[Opening Data for this task section]

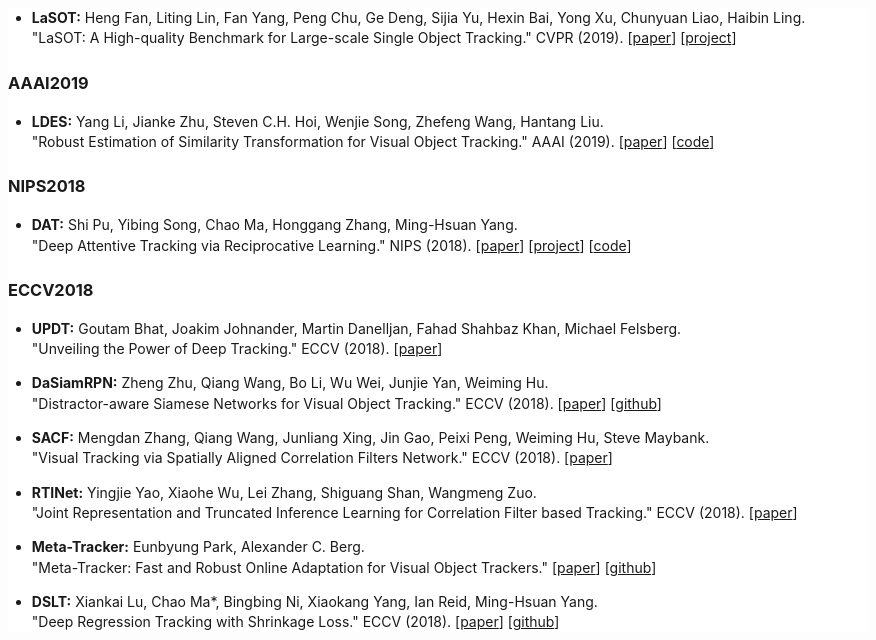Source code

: * **LaSOT:** Heng Fan, Liting Lin, Fan Yang, Peng Chu, Ge Deng, Sijia Yu, Hexin Bai, Yong Xu, Chunyuan Liao, Haibin Ling.<br />
  "LaSOT: A High-quality Benchmark for Large-scale Single Object Tracking." CVPR (2019). 
  [[paper](https://arxiv.org/pdf/1809.07845.pdf)]
  [[project](https://cis.temple.edu/lasot/)]

### AAAI2019

* **LDES:** Yang Li, Jianke Zhu, Steven C.H. Hoi, Wenjie Song, Zhefeng Wang, Hantang Liu.<br />
  "Robust Estimation of Similarity Transformation for Visual Object Tracking." AAAI (2019). 
  [[paper](https://arxiv.org/pdf/1712.05231.pdf)]
  [[code](https://github.com/ihpdep/LDES)] 

### NIPS2018

* **DAT:** Shi Pu, Yibing Song, Chao Ma, Honggang Zhang, Ming-Hsuan Yang.<br />
  "Deep Attentive Tracking via Reciprocative Learning." NIPS (2018). 
  [[paper](https://arxiv.org/pdf/1810.03851.pdf)] 
  [[project](https://ybsong00.github.io/nips18_tracking/index)] 
  [[code](https://github.com/shipubupt/NIPS2018)] 

### ECCV2018

* **UPDT:** Goutam Bhat, Joakim Johnander, Martin Danelljan, Fahad Shahbaz Khan, Michael Felsberg.<br />
  "Unveiling the Power of Deep Tracking." ECCV (2018). 
  [[paper](http://openaccess.thecvf.com/content_ECCV_2018/papers/Goutam_Bhat_Unveiling_the_Power_ECCV_2018_paper.pdf)]  
  
* **DaSiamRPN:** Zheng Zhu, Qiang Wang, Bo Li, Wu Wei, Junjie Yan, Weiming Hu.<br />
  "Distractor-aware Siamese Networks for Visual Object Tracking." ECCV (2018).
  [[paper](http://openaccess.thecvf.com/content_ECCV_2018/papers/Zheng_Zhu_Distractor-aware_Siamese_Networks_ECCV_2018_paper.pdf)]
  [[github](https://github.com/foolwood/DaSiamRPN)]
  
* **SACF:** Mengdan Zhang, Qiang Wang, Junliang Xing, Jin Gao, Peixi Peng, Weiming Hu, Steve Maybank.<br />
  "Visual Tracking via Spatially Aligned Correlation Filters Network." ECCV (2018).
  [[paper](http://openaccess.thecvf.com/content_ECCV_2018/papers/mengdan_zhang_Visual_Tracking_via_ECCV_2018_paper.pdf)]
  
* **RTINet:** Yingjie Yao, Xiaohe Wu, Lei Zhang, Shiguang Shan, Wangmeng Zuo.<br />
  "Joint Representation and Truncated Inference Learning for Correlation Filter based Tracking." ECCV (2018).
  [[paper](http://openaccess.thecvf.com/content_ECCV_2018/papers/Yingjie_Yao_Joint_Representation_and_ECCV_2018_paper.pdf)]
  
* **Meta-Tracker:** Eunbyung Park, Alexander C. Berg.<br />
  "Meta-Tracker: Fast and Robust Online Adaptation for Visual Object Trackers."
  [[paper](http://openaccess.thecvf.com/content_ECCV_2018/papers/Eunbyung_Park_Meta-Tracker_Fast_and_ECCV_2018_paper.pdf)]
  [[github](https://github.com/silverbottlep/meta_trackers)]

* **DSLT:** Xiankai Lu, Chao Ma*, Bingbing Ni, Xiaokang Yang, Ian Reid, Ming-Hsuan Yang.<br />
  "Deep Regression Tracking with Shrinkage Loss." ECCV (2018).
  [[paper](http://openaccess.thecvf.com/content_ECCV_2018/papers/Xiankai_Lu_Deep_Regression_Tracking_ECCV_2018_paper.pdf)]
  [[github](https://github.com/chaoma99/DSLT)]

[Closing Data for this task section]

What is needed:
Write the lines above out again exactly, excluding every picture.

Your response:
Source code

: * **LaSOT:** Heng Fan, Liting Lin, Fan Yang, Peng Chu, Ge Deng, Sijia Yu, Hexin Bai, Yong Xu, Chunyuan Liao, Haibin Ling.<br />
  "LaSOT: A High-quality Benchmark for Large-scale Single Object Tracking." CVPR (2019). 
  [[paper](https://arxiv.org/pdf/1809.07845.pdf)]
  [[project](https://cis.temple.edu/lasot/)]

### AAAI2019

* **LDES:** Yang Li, Jianke Zhu, Steven C.H. Hoi, Wenjie Song, Zhefeng Wang, Hantang Liu.<br />
  "Robust Estimation of Similarity Transformation for Visual Object Tracking." AAAI (2019). 
  [[paper](https://arxiv.org/pdf/1712.05231.pdf)]
  [[code](https://github.com/ihpdep/LDES)] 

### NIPS2018

* **DAT:** Shi Pu, Yibing Song, Chao Ma, Honggang Zhang, Ming-Hsuan Yang.<br />
  "Deep Attentive Tracking via Reciprocative Learning." NIPS (2018). 
  [[paper](https://arxiv.org/pdf/1810.03851.pdf)] 
  [[project](https://ybsong00.github.io/nips18_tracking/index)] 
  [[code](https://github.com/shipubupt/NIPS2018)] 

### ECCV2018

* **UPDT:** Goutam Bhat, Joakim Johnander, Martin Danelljan, Fahad Shahbaz Khan, Michael Felsberg.<br />
  "Unveiling the Power of Deep Tracking." ECCV (2018). 
  [[paper](http://openaccess.thecvf.com/content_ECCV_2018/papers/Goutam_Bhat_Unveiling_the_Power_ECCV_2018_paper.pdf)]  
  
* **DaSiamRPN:** Zheng Zhu, Qiang Wang, Bo Li, Wu Wei, Junjie Yan, Weiming Hu.<br />
  "Distractor-aware Siamese Networks for Visual Object Tracking." ECCV (2018).
  [[paper](http://openaccess.thecvf.com/content_ECCV_2018/papers/Zheng_Zhu_Distractor-aware_Siamese_Networks_ECCV_2018_paper.pdf)]
  [[github](https://github.com/foolwood/DaSiamRPN)]
  
* **SACF:** Mengdan Zhang, Qiang Wang, Junliang Xing, Jin Gao, Peixi Peng, Weiming Hu, Steve Maybank.<br />
  "Visual Tracking via Spatially Aligned Correlation Filters Network." ECCV (2018).
  [[paper](http://openaccess.thecvf.com/content_ECCV_2018/papers/mengdan_zhang_Visual_Tracking_via_ECCV_2018_paper.pdf)]
  
* **RTINet:** Yingjie Yao, Xiaohe Wu, Lei Zhang, Shiguang Shan, Wangmeng Zuo.<br />
  "Joint Representation and Truncated Inference Learning for Correlation Filter based Tracking." ECCV (2018).
  [[paper](http://openaccess.thecvf.com/content_ECCV_2018/papers/Yingjie_Yao_Joint_Representation_and_ECCV_2018_paper.pdf)]
  
* **Meta-Tracker:** Eunbyung Park, Alexander C. Berg.<br />
  "Meta-Tracker: Fast and Robust Online Adaptation for Visual Object Trackers."
  [[paper](http://openaccess.thecvf.com/content_ECCV_2018/papers/Eunbyung_Park_Meta-Tracker_Fast_and_ECCV_2018_paper.pdf)]
  [[github](https://github.com/silverbottlep/meta_trackers)]

* **DSLT:** Xiankai Lu, Chao Ma*, Bingbing Ni, Xiaokang Yang, Ian Reid, Ming-Hsuan Yang.<br />
  "Deep Regression Tracking with Shrinkage Loss." ECCV (2018).
  [[paper](http://openaccess.thecvf.com/content_ECCV_2018/papers/Xiankai_Lu_Deep_Regression_Tracking_ECCV_2018_paper.pdf)]
  [[github](https://github.com/chaoma99/DSLT)]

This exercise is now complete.